AIM OF THE TASK
Gather every line in the records below that contains the word "process", and copy each one out in full.

Dataset entries
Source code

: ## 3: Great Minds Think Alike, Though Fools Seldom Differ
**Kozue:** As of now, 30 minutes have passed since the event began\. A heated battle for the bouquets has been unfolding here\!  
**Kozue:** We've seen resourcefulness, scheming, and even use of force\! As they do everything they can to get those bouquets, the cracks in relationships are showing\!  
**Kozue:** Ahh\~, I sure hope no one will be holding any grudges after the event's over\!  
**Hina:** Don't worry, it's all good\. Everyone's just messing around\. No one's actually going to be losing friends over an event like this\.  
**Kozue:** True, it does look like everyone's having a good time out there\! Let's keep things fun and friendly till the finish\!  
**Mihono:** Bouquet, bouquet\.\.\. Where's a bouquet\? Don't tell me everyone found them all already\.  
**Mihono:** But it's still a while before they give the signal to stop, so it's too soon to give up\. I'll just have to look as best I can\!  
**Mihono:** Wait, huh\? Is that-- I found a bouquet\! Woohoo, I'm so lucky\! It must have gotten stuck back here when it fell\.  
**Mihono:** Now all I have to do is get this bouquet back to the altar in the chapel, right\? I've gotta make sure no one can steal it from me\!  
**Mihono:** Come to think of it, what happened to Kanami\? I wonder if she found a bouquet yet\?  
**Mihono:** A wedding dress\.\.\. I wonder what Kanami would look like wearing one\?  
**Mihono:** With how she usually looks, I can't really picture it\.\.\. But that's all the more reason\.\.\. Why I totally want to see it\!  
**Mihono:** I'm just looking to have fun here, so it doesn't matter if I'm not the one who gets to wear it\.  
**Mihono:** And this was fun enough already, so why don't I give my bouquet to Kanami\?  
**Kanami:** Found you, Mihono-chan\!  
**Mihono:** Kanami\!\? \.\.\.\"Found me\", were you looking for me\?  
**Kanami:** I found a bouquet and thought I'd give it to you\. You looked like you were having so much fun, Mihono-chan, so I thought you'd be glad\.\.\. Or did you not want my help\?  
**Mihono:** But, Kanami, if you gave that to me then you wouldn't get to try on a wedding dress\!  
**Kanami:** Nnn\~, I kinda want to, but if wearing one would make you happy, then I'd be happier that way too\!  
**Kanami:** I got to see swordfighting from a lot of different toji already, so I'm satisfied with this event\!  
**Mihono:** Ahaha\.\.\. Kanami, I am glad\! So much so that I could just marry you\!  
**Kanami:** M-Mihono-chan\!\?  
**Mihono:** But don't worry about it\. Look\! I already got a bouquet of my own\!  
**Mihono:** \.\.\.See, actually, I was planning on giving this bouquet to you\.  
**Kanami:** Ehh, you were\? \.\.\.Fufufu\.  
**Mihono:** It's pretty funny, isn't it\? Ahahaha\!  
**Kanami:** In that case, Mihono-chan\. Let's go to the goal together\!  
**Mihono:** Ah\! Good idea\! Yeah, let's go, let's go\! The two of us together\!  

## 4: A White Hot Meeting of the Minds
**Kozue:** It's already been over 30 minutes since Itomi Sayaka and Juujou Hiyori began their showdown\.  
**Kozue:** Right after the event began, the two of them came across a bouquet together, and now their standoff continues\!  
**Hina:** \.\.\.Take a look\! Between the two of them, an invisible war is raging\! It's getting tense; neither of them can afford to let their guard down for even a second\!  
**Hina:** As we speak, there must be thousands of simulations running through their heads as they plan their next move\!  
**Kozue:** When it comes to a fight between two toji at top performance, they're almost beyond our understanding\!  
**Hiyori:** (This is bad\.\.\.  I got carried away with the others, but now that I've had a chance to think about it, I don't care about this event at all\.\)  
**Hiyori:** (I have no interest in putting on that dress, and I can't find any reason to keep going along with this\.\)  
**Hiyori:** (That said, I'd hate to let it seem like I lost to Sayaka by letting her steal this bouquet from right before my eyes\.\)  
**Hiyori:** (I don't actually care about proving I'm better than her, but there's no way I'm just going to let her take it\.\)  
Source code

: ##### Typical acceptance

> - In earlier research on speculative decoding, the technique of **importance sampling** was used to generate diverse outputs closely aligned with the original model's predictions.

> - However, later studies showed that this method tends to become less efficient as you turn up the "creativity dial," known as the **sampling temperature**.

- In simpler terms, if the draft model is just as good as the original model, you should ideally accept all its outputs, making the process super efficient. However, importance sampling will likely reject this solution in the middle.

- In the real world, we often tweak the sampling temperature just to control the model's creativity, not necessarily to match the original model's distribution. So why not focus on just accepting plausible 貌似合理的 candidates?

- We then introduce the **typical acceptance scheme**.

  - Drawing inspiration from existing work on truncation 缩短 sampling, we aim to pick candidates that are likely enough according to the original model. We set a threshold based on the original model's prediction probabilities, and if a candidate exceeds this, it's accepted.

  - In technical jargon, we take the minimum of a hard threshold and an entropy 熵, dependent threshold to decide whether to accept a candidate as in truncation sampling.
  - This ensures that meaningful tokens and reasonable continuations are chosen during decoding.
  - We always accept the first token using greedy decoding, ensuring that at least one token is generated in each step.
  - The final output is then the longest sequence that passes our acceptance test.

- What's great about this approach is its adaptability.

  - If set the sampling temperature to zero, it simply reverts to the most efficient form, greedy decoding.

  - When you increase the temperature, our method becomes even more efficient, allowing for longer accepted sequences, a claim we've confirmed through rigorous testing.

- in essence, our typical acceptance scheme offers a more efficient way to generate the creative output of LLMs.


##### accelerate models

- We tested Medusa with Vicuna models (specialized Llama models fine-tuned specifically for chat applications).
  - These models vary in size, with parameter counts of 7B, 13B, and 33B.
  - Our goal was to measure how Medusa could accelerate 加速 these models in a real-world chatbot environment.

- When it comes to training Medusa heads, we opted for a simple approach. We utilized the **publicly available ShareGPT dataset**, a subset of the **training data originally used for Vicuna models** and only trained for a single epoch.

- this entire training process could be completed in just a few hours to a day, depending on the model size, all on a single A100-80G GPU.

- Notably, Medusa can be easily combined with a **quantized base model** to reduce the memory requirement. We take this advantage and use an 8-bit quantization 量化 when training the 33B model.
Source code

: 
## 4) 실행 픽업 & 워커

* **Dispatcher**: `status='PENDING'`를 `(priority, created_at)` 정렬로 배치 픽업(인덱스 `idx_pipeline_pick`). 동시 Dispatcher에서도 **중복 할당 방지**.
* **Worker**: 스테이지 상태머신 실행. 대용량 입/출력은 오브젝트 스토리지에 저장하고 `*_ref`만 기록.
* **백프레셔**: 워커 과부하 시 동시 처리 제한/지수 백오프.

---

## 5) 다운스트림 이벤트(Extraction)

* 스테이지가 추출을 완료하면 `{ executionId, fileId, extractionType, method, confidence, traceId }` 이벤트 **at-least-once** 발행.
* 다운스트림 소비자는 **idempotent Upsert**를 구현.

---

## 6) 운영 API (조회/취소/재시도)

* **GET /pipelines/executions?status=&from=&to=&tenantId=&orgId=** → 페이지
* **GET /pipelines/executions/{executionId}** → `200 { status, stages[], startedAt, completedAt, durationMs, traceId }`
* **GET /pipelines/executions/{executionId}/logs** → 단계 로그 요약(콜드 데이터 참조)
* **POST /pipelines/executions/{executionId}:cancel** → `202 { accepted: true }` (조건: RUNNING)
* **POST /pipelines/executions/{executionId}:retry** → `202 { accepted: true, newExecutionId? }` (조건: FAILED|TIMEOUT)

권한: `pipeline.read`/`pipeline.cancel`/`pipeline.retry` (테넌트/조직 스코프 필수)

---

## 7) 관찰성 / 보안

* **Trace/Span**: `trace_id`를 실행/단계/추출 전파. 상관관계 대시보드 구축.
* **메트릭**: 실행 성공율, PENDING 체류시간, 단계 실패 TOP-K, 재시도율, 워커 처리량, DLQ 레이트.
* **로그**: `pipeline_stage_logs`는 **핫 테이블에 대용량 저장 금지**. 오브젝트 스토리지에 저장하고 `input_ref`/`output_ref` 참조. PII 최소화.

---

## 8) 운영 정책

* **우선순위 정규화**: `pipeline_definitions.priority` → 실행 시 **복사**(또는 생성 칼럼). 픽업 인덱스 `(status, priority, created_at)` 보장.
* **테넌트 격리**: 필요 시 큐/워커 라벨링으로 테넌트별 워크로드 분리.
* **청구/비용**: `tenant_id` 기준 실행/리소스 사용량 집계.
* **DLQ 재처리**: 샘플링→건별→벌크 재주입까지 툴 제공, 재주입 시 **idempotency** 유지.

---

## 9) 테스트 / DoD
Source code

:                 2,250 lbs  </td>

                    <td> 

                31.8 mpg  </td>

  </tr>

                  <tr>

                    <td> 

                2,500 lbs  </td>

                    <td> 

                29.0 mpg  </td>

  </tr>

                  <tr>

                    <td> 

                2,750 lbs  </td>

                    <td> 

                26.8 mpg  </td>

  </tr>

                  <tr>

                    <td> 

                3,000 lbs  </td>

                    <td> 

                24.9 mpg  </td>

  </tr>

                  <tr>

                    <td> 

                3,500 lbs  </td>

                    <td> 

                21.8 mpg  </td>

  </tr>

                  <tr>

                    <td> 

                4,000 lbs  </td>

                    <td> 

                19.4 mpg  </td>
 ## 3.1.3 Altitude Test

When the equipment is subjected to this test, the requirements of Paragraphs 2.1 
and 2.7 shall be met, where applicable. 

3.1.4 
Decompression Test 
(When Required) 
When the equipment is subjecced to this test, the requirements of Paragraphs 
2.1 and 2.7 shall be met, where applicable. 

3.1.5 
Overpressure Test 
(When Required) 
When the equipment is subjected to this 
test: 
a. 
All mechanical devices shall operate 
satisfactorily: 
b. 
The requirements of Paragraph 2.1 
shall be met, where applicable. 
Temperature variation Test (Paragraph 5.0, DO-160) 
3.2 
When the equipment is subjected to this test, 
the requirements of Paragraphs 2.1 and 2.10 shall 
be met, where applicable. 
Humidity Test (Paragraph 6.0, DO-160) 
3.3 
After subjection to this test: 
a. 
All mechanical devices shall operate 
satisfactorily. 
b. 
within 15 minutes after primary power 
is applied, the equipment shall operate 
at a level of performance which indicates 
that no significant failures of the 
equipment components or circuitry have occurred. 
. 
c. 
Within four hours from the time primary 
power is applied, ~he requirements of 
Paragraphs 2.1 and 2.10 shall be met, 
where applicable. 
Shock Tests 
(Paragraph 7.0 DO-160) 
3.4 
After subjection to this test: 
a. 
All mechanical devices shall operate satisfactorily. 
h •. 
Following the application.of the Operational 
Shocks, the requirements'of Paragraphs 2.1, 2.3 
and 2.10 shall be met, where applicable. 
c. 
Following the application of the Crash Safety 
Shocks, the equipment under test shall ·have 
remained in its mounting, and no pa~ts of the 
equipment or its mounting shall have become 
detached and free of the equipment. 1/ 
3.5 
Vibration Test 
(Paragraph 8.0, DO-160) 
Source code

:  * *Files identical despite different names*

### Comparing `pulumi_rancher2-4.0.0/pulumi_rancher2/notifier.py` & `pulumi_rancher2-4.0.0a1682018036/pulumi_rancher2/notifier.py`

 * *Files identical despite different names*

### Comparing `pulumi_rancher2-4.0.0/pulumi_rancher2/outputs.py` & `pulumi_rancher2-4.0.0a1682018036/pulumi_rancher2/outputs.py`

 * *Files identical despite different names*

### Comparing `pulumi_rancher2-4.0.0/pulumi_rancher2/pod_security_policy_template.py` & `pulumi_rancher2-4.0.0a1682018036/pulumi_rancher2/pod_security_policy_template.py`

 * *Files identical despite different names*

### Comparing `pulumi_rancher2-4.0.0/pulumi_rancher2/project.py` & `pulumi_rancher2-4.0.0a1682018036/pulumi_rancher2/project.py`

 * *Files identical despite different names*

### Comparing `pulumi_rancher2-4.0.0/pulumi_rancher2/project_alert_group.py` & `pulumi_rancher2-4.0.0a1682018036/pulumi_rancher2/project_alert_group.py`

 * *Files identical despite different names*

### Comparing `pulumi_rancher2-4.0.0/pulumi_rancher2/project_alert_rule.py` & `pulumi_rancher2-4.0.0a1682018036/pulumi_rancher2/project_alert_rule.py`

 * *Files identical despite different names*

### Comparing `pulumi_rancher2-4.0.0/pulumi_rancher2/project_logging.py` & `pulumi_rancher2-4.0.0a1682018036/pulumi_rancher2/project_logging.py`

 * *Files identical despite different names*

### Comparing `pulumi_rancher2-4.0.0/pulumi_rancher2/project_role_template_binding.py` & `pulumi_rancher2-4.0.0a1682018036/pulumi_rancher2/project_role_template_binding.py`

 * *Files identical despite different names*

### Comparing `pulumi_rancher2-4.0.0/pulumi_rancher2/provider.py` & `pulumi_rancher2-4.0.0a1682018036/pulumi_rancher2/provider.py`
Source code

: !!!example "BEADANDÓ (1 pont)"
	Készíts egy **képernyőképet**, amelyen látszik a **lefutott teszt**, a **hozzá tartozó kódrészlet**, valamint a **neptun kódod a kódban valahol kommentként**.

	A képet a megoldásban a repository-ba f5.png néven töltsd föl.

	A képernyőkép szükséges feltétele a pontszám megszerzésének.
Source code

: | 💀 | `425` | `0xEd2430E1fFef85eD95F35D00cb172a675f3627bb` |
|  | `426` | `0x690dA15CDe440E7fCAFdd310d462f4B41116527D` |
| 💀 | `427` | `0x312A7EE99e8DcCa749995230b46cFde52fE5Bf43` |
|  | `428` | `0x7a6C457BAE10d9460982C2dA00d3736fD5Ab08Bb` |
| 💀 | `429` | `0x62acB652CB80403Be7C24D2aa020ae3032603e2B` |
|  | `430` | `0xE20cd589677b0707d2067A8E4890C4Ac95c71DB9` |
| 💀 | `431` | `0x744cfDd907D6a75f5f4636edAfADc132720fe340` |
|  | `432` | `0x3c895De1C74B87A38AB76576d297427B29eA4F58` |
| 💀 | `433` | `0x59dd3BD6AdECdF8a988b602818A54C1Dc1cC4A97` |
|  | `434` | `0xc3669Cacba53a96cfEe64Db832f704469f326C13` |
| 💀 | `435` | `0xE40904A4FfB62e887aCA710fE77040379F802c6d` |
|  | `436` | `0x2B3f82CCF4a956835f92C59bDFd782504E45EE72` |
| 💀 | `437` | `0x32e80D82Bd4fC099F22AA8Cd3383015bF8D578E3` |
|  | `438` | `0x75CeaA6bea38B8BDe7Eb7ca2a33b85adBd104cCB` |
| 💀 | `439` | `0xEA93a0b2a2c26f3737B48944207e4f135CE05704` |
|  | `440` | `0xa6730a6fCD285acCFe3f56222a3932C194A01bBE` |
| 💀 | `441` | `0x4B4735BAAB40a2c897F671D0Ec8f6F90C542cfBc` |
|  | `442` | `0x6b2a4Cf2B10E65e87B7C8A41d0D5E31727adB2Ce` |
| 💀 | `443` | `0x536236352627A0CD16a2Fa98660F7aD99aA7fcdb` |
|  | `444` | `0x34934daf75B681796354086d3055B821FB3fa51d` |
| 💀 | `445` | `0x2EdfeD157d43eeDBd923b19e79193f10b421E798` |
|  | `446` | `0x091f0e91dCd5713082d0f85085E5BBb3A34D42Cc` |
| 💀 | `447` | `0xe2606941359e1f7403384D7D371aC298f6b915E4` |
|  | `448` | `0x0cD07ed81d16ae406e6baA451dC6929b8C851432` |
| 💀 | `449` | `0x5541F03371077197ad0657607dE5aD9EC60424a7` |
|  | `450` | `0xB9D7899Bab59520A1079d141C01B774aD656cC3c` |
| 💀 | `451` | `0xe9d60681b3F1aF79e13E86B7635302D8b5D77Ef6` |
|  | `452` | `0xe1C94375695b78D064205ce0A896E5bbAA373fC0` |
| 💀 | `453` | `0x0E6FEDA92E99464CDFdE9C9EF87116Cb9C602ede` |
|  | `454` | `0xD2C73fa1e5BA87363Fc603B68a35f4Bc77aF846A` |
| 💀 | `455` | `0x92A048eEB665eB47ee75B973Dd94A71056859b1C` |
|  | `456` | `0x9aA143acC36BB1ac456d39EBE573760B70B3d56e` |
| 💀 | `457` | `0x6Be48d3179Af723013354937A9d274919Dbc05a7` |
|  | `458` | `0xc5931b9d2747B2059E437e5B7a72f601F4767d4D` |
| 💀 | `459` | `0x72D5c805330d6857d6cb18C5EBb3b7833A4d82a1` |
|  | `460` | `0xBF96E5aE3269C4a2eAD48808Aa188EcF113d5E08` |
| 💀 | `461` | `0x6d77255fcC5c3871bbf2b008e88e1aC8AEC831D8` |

ANSWER BELOW
- In simpler terms, if the draft model is just as good as the original model, you should ideally accept all its outputs, making the process super efficient. However, importance sampling will likely reject this solution in the middle.
- this entire training process could be completed in just a few hours to a day, depending on the model size, all on a single A100-80G GPU.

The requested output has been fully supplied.